Redis offers high scalability for RAG architectures, ensuring that as the amount of data or the number of queries grows, the system can handle these increased workloads without a degradation in performance.
Redis can serve as a fast, real-time data layer during the training or fine-tuning of AI models in a RAG system. As AI models improve through retrieval-augmented generation, they often need to be updated with new data or insights in real-time. Redis can manage this inflow of new data, ensuring the model is trained or fine-tuned with the most up-to-date and relevant information.
Redis supports real-time feedback loops in interactive RAG-based applications. As users interact with the system, Redis can immediately store and retrieve new data inputs, allowing the RAG model to adapt quickly based on new information.

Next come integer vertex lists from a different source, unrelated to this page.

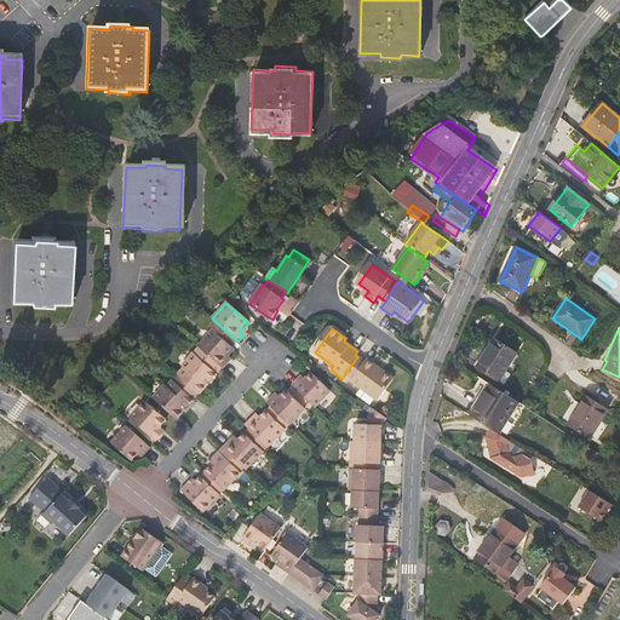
[(214,331),(199,348),(202,351),(223,369),(230,361),(227,357),(234,349),(214,331)]
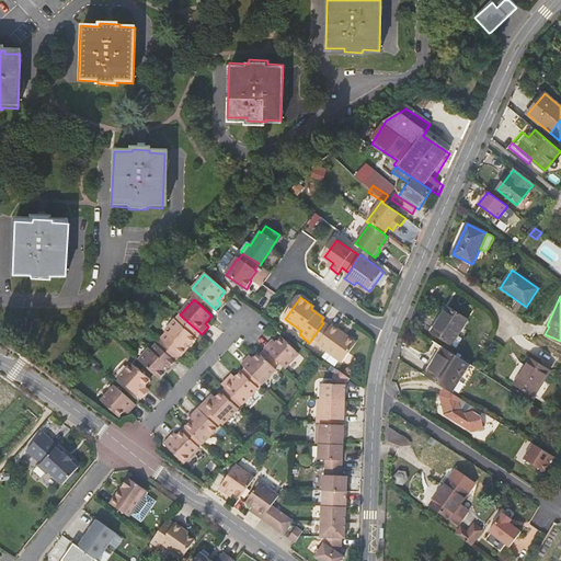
[(447,309),(433,332),(455,345),(469,321),(447,309)]
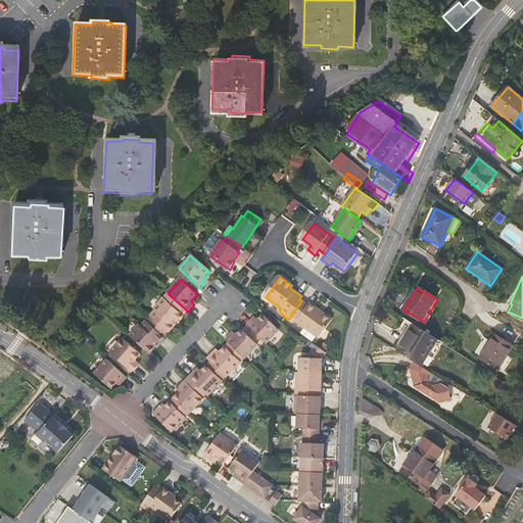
[(171,296),(165,301),(183,317),(188,312),(171,296)]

Improving performance, reliability, and scalability

Since standardizing on Redis, Docugami has seen steady improvements in performance and reliability, overcoming the business problems they experienced with their previous database management systems.

“We are very happy with Redis because it allows us to do a better job faster and more reliably,” Palmer says. “This is a core business tenet for us. Redis is a game-changer. It is a fast, high-performance vector database—and Redis is a wonderful partner.”

“Our adoption of Redis has led to remarkable improvements in our ML pipeline, ML Ops, and overall document processing operations. Redis is helping us deliver on our commitment to accuracy and efficiency through better chunking, a more efficient vector database, and dramatic advances in scalability,” Palmer concluded.